Business travel builds economies
Beyond the expansion of ‘knowhow’ across the globe, payment card data supplied by Mastercard and analysed by Harvard also demonstrated that business travel had a positive impact on GDP in both travellers’ origin and destination countries.
The data showed that if Australia stops sending business travellers abroad – as it’s now largely doing by way of closed borders and travel bans – this would most heavily affect New Zealand, Papua New Guinea, Indonesia, Hong Kong, Singapore, Malaysia, Zimbabwe, the United Arab Emirates, Philippines and Sri Lanka, in that order.
In fact, Australian business travellers heading overseas are responsible for 0.09% of total global GDP.

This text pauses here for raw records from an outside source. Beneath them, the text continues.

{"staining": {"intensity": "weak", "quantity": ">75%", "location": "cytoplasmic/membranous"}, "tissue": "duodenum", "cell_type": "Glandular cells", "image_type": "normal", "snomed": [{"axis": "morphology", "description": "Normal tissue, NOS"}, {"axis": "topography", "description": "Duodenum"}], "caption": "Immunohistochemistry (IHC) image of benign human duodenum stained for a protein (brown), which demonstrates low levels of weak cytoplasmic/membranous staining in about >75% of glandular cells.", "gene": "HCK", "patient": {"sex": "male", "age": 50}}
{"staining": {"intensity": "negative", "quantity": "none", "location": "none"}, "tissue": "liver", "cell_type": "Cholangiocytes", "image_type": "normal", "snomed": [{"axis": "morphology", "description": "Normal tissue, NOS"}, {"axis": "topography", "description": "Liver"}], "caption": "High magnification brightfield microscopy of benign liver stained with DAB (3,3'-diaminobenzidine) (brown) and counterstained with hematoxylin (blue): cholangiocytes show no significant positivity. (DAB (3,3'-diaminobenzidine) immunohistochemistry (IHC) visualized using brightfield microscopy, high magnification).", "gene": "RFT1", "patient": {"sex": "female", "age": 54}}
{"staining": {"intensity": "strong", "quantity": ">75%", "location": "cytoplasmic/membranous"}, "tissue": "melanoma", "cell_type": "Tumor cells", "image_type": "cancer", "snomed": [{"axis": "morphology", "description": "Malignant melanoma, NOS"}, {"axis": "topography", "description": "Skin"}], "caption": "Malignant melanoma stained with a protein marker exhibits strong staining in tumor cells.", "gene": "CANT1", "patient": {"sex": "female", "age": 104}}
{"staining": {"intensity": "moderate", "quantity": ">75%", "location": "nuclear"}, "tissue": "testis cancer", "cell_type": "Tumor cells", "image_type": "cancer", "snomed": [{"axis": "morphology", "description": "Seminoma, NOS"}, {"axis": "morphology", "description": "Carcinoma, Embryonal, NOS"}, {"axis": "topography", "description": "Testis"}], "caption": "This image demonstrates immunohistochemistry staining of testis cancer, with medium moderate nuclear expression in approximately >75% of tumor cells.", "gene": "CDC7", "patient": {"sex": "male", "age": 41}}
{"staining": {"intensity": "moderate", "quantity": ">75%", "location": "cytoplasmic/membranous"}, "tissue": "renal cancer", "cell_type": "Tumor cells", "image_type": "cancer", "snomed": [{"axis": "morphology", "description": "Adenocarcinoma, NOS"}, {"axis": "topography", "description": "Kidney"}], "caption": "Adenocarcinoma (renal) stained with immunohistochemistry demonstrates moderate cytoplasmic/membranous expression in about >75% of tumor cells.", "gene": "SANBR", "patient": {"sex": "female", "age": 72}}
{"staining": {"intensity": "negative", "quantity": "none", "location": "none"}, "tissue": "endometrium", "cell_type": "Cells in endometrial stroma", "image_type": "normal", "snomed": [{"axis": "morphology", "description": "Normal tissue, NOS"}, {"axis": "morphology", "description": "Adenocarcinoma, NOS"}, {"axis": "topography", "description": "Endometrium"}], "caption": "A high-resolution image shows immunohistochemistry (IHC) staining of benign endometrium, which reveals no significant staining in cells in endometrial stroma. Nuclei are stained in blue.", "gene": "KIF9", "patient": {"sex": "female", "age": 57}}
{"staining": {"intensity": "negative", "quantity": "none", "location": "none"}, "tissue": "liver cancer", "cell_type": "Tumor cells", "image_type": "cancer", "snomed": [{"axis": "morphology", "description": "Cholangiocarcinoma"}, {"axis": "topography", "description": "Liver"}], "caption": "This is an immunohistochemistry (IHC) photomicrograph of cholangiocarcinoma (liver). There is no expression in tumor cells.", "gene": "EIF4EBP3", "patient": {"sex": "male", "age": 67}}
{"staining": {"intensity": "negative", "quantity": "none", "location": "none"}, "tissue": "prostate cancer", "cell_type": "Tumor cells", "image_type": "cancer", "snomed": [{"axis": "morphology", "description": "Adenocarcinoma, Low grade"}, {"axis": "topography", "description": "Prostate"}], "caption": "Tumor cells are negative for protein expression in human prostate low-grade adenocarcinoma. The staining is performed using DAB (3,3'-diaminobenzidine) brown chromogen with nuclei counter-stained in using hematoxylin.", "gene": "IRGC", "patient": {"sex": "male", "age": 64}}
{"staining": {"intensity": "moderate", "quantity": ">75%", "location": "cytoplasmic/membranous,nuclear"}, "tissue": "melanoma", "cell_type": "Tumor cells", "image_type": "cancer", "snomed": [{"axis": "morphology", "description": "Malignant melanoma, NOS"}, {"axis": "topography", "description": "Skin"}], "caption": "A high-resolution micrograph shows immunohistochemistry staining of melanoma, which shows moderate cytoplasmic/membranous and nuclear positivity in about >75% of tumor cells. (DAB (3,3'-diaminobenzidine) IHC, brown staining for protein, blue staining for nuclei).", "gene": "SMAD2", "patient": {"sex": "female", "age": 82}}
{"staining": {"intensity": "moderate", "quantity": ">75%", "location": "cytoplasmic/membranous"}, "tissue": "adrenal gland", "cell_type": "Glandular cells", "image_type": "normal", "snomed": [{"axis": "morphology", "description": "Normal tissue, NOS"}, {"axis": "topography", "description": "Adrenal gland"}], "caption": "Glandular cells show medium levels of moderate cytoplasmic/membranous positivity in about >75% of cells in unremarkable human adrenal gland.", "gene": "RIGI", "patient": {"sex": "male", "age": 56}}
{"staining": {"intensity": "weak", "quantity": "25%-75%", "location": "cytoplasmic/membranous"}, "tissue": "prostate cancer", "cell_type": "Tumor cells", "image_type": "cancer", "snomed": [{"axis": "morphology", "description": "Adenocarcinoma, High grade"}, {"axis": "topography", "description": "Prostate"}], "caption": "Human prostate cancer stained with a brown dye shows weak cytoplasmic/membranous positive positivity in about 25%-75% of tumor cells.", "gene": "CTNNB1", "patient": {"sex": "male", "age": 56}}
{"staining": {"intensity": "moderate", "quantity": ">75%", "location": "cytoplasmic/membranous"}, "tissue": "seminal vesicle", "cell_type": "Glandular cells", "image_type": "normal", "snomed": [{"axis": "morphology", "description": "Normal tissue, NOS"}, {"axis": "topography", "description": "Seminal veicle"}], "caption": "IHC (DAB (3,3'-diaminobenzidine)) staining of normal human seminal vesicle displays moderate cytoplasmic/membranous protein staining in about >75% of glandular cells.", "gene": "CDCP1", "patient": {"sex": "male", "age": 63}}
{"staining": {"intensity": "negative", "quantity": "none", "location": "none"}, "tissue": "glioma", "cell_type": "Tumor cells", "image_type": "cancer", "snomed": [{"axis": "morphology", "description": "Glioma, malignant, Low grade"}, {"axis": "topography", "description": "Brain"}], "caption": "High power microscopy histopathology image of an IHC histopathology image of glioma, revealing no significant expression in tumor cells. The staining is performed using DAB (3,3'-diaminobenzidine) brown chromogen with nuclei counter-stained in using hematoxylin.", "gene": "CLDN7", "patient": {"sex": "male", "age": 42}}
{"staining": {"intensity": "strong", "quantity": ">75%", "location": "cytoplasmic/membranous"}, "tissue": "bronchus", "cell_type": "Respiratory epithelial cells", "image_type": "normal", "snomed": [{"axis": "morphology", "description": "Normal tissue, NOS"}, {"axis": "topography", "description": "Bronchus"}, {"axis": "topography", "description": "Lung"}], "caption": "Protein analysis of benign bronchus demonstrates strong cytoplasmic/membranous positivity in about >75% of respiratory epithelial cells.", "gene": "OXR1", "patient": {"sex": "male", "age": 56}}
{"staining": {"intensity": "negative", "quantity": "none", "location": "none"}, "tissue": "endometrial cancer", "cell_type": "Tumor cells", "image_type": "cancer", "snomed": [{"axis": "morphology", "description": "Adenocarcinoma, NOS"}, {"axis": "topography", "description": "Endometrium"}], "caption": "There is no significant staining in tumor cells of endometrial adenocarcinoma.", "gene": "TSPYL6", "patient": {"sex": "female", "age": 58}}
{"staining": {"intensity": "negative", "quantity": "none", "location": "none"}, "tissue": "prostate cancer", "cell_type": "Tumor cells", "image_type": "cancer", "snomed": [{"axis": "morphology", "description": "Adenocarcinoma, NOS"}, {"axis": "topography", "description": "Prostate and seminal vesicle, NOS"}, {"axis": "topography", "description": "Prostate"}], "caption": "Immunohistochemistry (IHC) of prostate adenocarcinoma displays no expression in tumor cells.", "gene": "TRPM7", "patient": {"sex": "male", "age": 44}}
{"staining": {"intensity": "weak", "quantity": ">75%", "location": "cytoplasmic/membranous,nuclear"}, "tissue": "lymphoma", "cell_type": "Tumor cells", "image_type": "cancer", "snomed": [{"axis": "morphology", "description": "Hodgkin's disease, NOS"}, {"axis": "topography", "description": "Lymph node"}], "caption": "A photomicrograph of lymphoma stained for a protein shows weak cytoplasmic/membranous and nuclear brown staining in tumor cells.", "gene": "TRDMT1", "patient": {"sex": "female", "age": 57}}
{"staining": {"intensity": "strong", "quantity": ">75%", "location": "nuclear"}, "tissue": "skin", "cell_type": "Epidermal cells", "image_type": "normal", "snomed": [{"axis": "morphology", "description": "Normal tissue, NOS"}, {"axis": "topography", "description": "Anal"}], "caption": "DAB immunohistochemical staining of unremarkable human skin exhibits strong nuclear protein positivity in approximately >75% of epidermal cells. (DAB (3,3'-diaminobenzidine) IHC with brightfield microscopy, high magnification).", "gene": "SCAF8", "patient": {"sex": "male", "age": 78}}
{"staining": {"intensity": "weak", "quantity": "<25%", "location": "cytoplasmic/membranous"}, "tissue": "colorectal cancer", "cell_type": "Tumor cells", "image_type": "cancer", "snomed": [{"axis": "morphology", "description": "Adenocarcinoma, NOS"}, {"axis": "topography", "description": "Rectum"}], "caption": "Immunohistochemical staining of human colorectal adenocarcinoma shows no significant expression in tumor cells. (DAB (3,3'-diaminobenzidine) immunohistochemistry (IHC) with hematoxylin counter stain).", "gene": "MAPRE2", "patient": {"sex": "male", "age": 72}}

While that number may not sound significant, it places Australian travellers just behind those from Singapore and China in terms of global economic worth.
Australia itself also heavily benefits from inbound business travellers from overseas.
When international borders are open, Australia’s share of the inbound business travel market is disproportionately large compared to Australia’s population size.
By analysing the same data, the researchers at Harvard claim that Australia’s economy is 9.6% larger than it would have otherwise been if business visits were more closely in line with population, as they are in many other parts of the world.
Of course, with Australia’s borders remaining closed, inbound business travel remains at a practical standstill – and with Australian Prime Minister Scott Morrison suggesting it’s “unlikely” the country’s borders would re-open before Christmas, many internationally-focused businesses will be strapping in for a bumpy ride.